Knowledge of the following common red flags will definitely come in handy:

  1. Check for excessive commissions to third-party agents or consultants

  2. Check for unreasonably large discounts to third-party distributors

  3. Check for vaguely described services

  4. Check for third-party consultant in different line of business than for that engaged

  5. Check for familial relationship to foreign official

  6. Check for third party became part of the transaction at the request of a foreign official

  7. Check for third party is a shell company

  8. Check for third party asks for payments to offshore bank accounts.

  9. Check for A modest cash payment to a high-ranking government official

  10. Any facilitation payments / Greece payments

  11. Questionable or incomplete invoices and/ other documents

  12. Familial relations with foreign official or royal family

  13. Industry has a reputation for corruption

  14. Country or region has historical bribery problem

  15. Improperly executed authorizations and approvals

  16. Unusual cash disbursements, e.g., round figures

  17. Little guidance on how to manage third-party risk.

Always ask your self the following questions:

  1. Does the total amount to be paid for goods and services appear to be unreasonably high or above the customary or arms-length amount?

  2. Are unusual upfront or excessive payments required (high commissions, substantial bonuses, etc.), or is the compensation to be based on performance (success fees)?
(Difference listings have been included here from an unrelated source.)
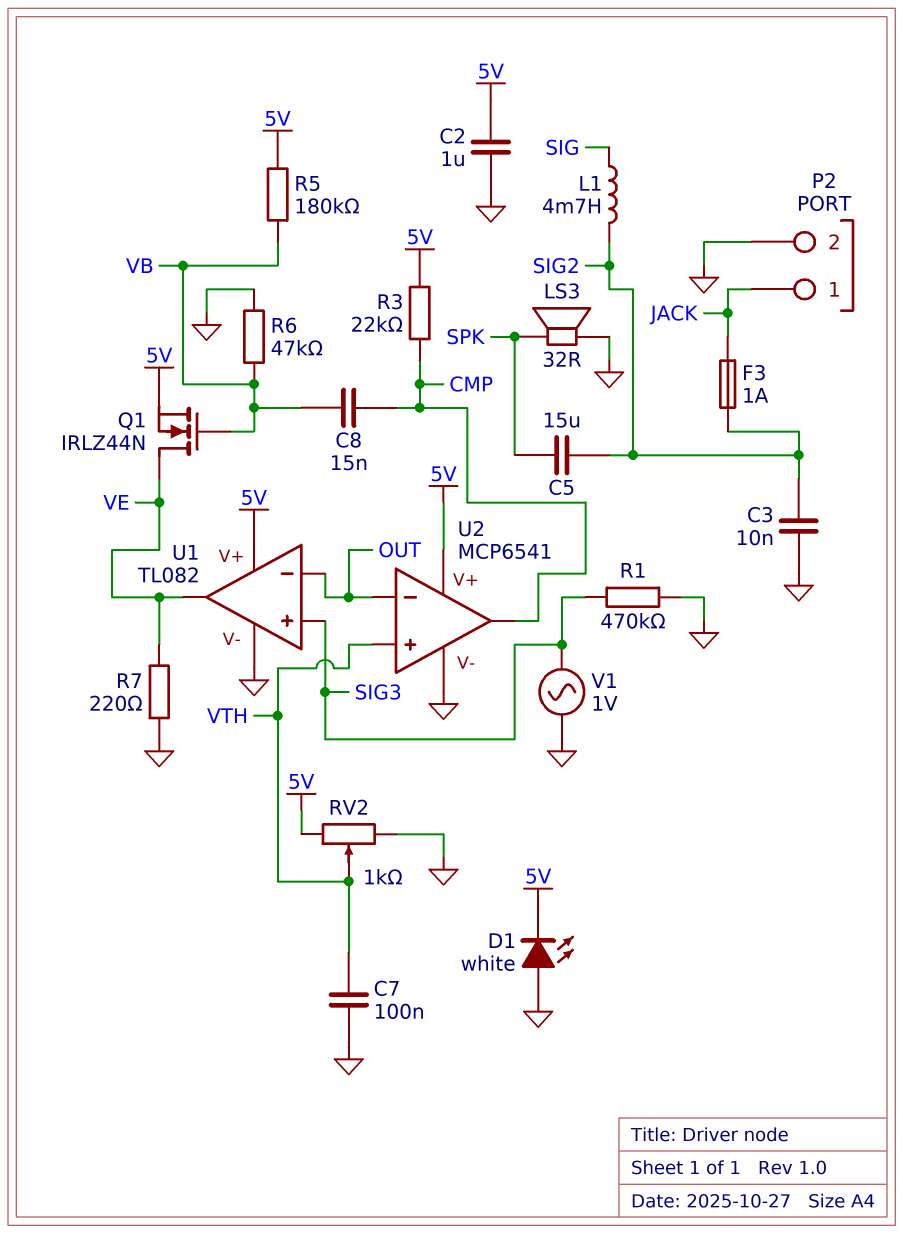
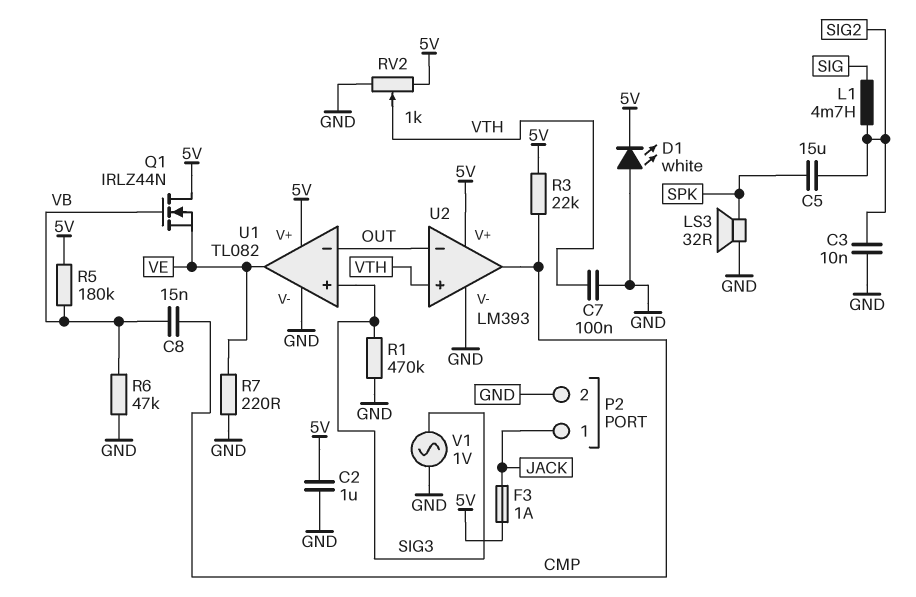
F3: 1A (JACK, SIG2) -> 1A (5V, JACK)
Q1: NMOS IRLZ44N (G VB, D VE, S 5V) -> NMOS IRLZ44N (G VB, D 5V, S VE)
U2: MCP6541 -> LM393

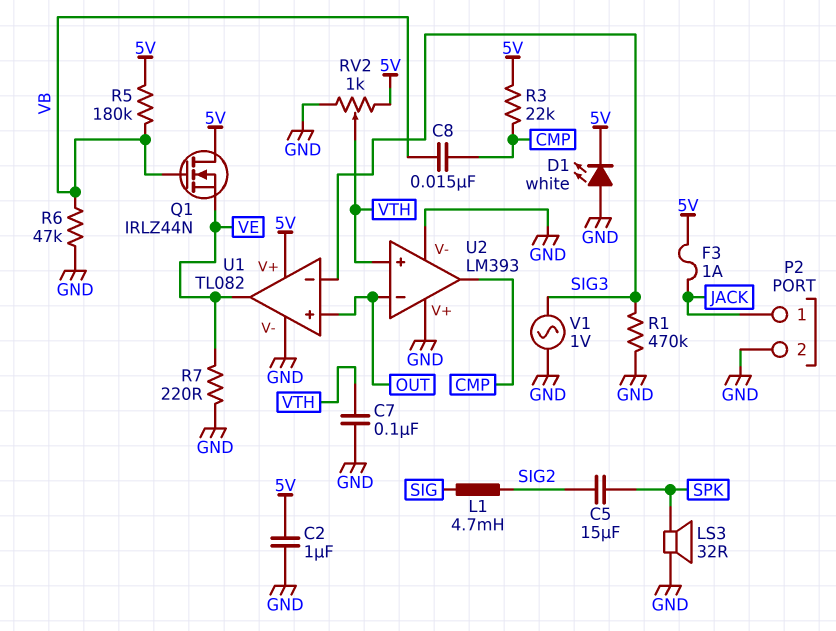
C3: 10nF (GND, SIG2) -> none
U1 pin in+: SIG3 -> OUT
U1 pin in-: OUT -> SIG3
U2 pin V+: 5V -> GND

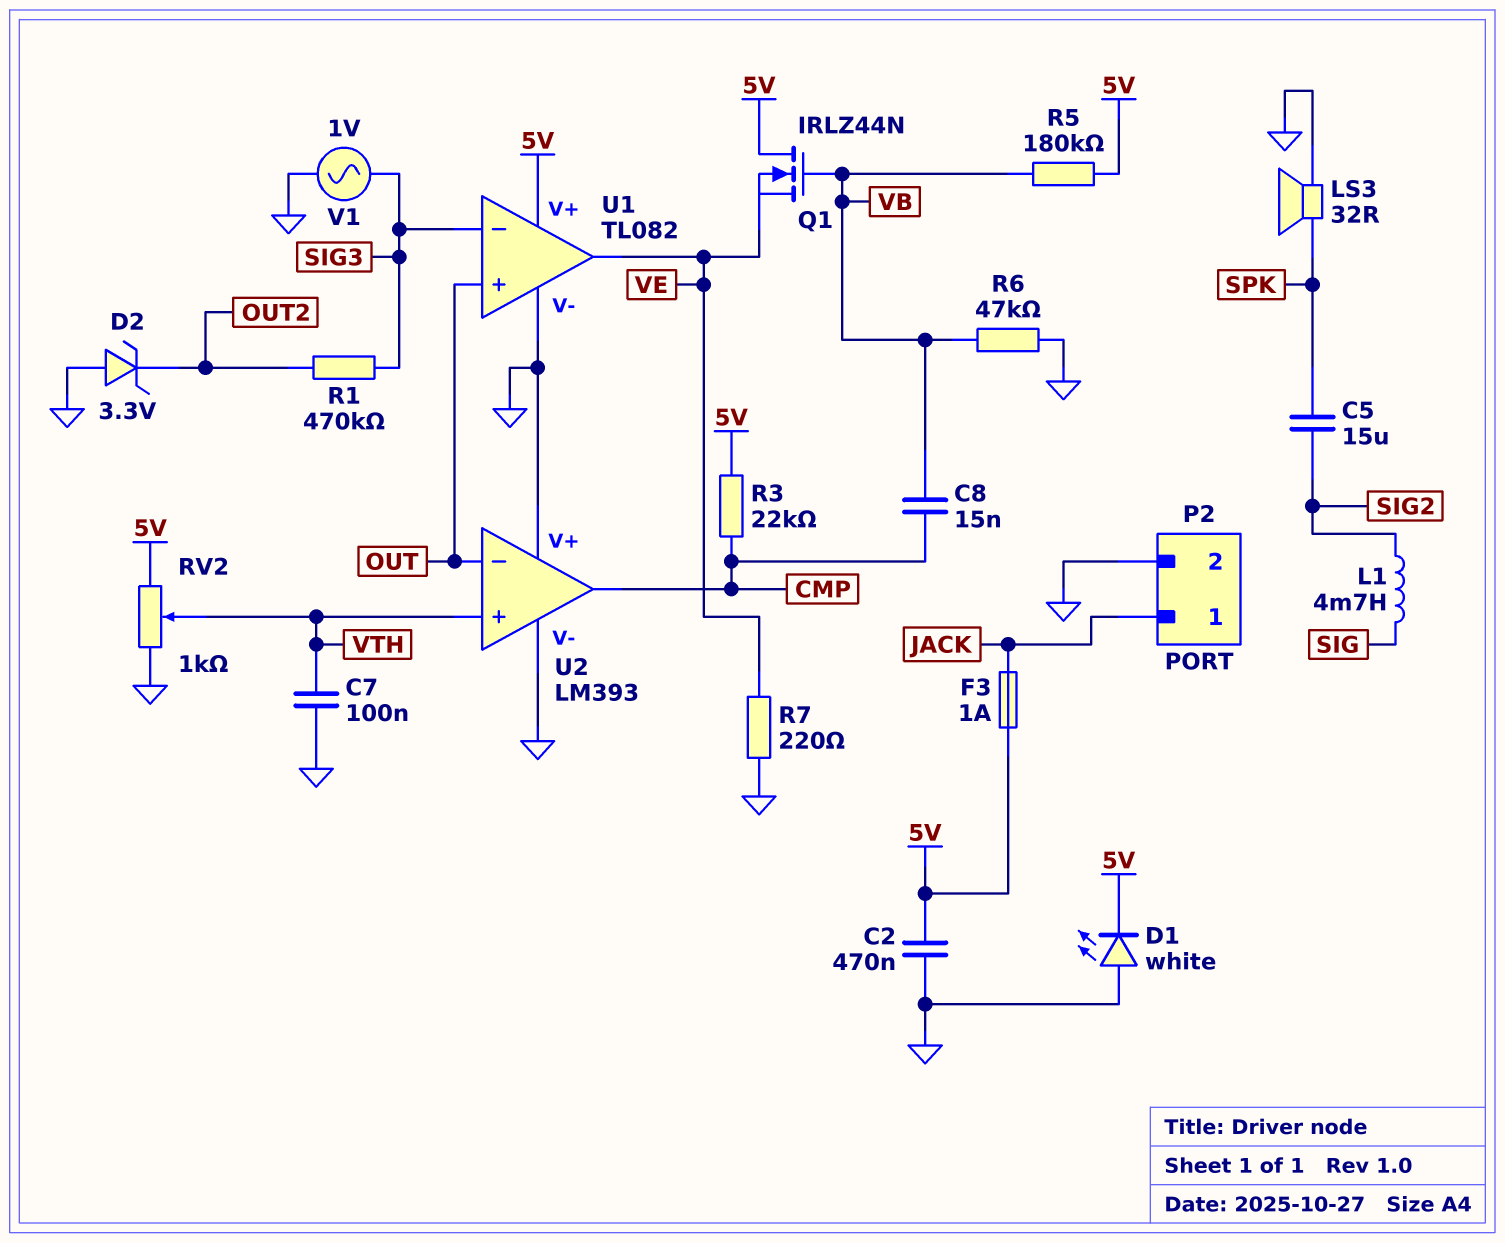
C2: 1uF (5V, GND) -> 470nF (5V, GND)
D2: none -> zener 3.3V (A GND, K OUT2)
R1: 470k (GND, SIG3) -> 470k (OUT2, SIG3)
  3. Are indirect or unusual payments or billing procedures being requested, such as:

  4. Payments through bank accounts in a foreign country outside of the one where the services are being provided

  5. Payments to anonymous (numbered) bank accounts

  6. Payments to bank accounts containing corporate funds but held in names of individuals

  7. Payments to third persons for goods or services provided by the Third Party

  8. Payments through shell companies created to receive revenues and facilitate transactions

  9. Payments in cash rather than by cheque or wire transfer

  10. Cheques made out to “bearer” or “cash”

  11. Will the Third Party be exposed and/or have interactions with public officials on behalf of our organization

  12. Will the Third Party be dealing with customers, suppliers and agents of our organization on behalf of our organization?

The most important test for any anti-corruption program is to ensure it is designed with the risks facing that particular organization in mind. Any effective anti-corruption program should include the following characteristics:

Accountability and Executive Leadership

It is essential that compliance begins at the top of the organization’s chain and carry forward. This is vital to set the proper tone and pattern of behaviour for the rest of the company to follow.

Compliance Management

Responsibility for ensuring compliance is carried out must be assigned to senior executives who have the right blend of authority and experience. In order to ensure there is no undue influence, the anti-bribery program must be able to function with complete independence and autonomy. Furthermore, it is imperative to ensure that sufficient resources are provided to implement the program effectively.

Risk Assessment

Companies must always identify and assess any potential risks for corruption. This includes risks presented by geographic locations, business partners, business sectors, and the very nature of the company’s transactions. Any interactions of the company with government officials should also be analysed.

Impact of Data Analytics on Carrying out Proactive Anti-Bribery Reviews?

Data analytics can actually provide a wealth of information and potential to be proactive during an anti-bribery review by providing the opportunity to analyse large sets of data to uncover patterns.